Disrespecting international laws
This is the second time Tehran has hosted Taliban leaders since peace talks between US negotiators on behalf of the Afghan government and the Taliban were called off in early September.
A Taliban delegation previously visited Iran on September 27.
At that time, the Afghan government criticised the Taliban's visit to Tehran as well as the Iranian regime for hosting the Taliban.
The Taliban pose a severe threat to regional and global security, and hosting the group is against neighbourly relations, Sediq Seddiqi, a spokesperson for the Afghan president, tweeted on September 27.
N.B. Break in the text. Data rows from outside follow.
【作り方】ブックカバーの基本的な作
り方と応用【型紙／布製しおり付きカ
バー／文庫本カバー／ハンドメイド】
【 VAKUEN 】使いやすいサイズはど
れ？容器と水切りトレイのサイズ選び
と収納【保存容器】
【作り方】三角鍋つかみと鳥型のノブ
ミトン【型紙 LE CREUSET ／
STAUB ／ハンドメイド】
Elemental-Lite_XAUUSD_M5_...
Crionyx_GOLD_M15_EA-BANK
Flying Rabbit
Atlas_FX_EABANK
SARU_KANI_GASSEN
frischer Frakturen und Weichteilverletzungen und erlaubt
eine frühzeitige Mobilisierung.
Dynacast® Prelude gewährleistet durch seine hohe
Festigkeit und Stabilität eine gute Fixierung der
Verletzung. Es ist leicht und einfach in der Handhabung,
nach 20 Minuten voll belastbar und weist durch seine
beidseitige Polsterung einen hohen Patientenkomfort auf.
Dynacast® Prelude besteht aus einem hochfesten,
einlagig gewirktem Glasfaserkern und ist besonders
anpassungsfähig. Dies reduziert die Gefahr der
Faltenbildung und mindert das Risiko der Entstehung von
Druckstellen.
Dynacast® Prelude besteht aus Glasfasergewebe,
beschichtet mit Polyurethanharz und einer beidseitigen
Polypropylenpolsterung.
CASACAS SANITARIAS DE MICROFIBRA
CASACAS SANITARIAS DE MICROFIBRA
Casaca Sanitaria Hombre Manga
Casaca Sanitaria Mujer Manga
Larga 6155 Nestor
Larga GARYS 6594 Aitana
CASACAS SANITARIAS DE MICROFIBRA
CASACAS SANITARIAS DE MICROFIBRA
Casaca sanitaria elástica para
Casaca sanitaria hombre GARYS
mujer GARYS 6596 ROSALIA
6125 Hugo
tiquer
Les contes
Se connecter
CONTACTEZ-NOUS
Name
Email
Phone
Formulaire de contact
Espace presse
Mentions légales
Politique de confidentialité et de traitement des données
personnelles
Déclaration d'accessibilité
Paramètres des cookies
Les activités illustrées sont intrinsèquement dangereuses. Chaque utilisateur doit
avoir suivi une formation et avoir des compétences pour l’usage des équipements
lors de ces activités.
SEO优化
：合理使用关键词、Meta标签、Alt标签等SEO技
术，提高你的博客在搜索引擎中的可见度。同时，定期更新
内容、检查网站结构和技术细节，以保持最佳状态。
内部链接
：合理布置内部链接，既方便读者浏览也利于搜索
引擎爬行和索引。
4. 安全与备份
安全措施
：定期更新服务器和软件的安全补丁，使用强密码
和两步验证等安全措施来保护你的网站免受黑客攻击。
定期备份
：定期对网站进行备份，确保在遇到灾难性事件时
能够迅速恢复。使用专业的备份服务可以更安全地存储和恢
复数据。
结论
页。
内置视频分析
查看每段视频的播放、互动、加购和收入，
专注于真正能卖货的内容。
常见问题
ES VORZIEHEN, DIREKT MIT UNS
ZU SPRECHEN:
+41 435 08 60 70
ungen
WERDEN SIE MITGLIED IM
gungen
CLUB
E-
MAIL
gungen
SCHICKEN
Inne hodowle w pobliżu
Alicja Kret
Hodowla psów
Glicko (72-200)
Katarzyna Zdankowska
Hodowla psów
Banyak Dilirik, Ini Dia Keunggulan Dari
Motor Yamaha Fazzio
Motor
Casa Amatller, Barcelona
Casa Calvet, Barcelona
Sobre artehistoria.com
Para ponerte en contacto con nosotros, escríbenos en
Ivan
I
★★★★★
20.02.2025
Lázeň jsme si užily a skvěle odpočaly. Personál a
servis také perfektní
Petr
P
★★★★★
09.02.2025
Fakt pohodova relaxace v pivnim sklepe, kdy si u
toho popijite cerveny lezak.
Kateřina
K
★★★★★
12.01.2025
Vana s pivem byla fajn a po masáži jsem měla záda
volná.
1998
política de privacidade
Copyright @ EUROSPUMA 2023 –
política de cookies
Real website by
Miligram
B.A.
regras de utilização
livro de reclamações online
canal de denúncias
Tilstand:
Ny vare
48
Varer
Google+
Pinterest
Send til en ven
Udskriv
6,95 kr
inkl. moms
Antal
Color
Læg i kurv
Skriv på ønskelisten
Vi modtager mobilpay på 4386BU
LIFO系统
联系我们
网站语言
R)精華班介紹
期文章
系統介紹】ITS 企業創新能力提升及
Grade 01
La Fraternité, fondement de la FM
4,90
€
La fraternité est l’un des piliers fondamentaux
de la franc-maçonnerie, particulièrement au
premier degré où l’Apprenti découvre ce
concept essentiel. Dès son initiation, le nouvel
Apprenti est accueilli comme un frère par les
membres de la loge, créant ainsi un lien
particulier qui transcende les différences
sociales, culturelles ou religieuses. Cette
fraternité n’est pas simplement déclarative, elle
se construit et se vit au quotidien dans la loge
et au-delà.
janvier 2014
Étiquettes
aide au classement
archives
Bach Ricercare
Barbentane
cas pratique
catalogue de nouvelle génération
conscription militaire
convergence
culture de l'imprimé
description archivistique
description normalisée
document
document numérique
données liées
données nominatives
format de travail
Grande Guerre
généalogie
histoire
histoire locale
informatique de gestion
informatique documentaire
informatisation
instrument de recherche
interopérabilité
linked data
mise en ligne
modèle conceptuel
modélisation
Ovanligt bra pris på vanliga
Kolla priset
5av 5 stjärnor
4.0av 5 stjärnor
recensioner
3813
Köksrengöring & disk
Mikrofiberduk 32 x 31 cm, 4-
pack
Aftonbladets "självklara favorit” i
"Some of the neighbouring countries support the Taliban for their own interests, and they bargain on behalf of them," Herat Governor Rahimi said. "The Taliban's visits are not aimed at preserving the interests of the Afghan people, but they are for ensuring interests of countries that support the terrorist group."
"Our neighbour should refrain from things that distance us from each other and damage relations between the two countries, and it ought to speak with the government and people of Afghanistan instead of receiving and hosting a terrorist group," he added.
Interfering in Afghan affairs
The Iranian government has both overtly and covertly interfered in internal and political affairs of Afghanistan for several decades, said Khalil Parsa, an anti-corruption activist and political affairs analyst originally from Herat.
Iran's hosting the Taliban is unethical and breaches diplomatic principles, he said.
"As the US efforts to bring peace to Afghanistan and their talks with the Taliban have recently progressed and produced some results, Iran and some other countries cannot tolerate them," he said.
Because "Iran has also been isolated at the regional and global levels," he said, "the Iranian regime overtly supports the Taliban to [try to] gain an advantage."
The Iranian government has a long history of supporting opponents to the Afghan government, he said.
"The recent meeting between the Taliban and Iran in Tehran is merely a spectacle and doesn't have any value," Parsa said. "With this meeting, the Iranian government wants to exhibit its strength and influence and gain some advantage over the United States."
Iran, Russia arming the Taliban
Tehran provides weapons and money to the Taliban to achieve Iranian intelligence and political goals in Afghanistan, Afghan generals and officials have said many times.
Iran's Islamic Revolutionary Guard Corps (IGRC) supplies money, weapons and ammunition to the Taliban in Farah Province, said Dadullah Qani, a member of the Farah provincial council.
"The IGRC supplies a few tankers of fuel through illegal border crossings every day to the Taliban in Farah Province to use for transportation and [other] activities," he said. "The Taliban even sell the fuel and earn a lot of money daily."
"Most of the weapons that the Taliban use in the western region [of Afghanistan] ... are Iranian and Russian," he said. "The Iranian government provides all the weapons and equipment the Taliban need in Farah Province."
The Taliban have continued to retain their political and military presence, thanks to support from the Iranian and Russian regimes in the past few years, said Hasan Hakimi, a civil society activist in Ghor Province.
"These countries have tried in the past few years to enhance the Taliban's political strength, and the Taliban's visits to Moscow and Tehran clearly show their support for the group," he said.
If Iran and Russia stop supporting the Taliban, the group will not have the ability to fight, Hakimi said.
"Receiving and hosting a terrorist group that is responsible for killing tens of civilians and security forces every day prove that Iran is not a friend of the Afghan people, as it acts more like an enemy," he said.
"The friendship the country claims to have with the Afghan government is only a ruse -- [in reality] the government of Iran strives greatly to weaken the Afghan government," Hakimi said.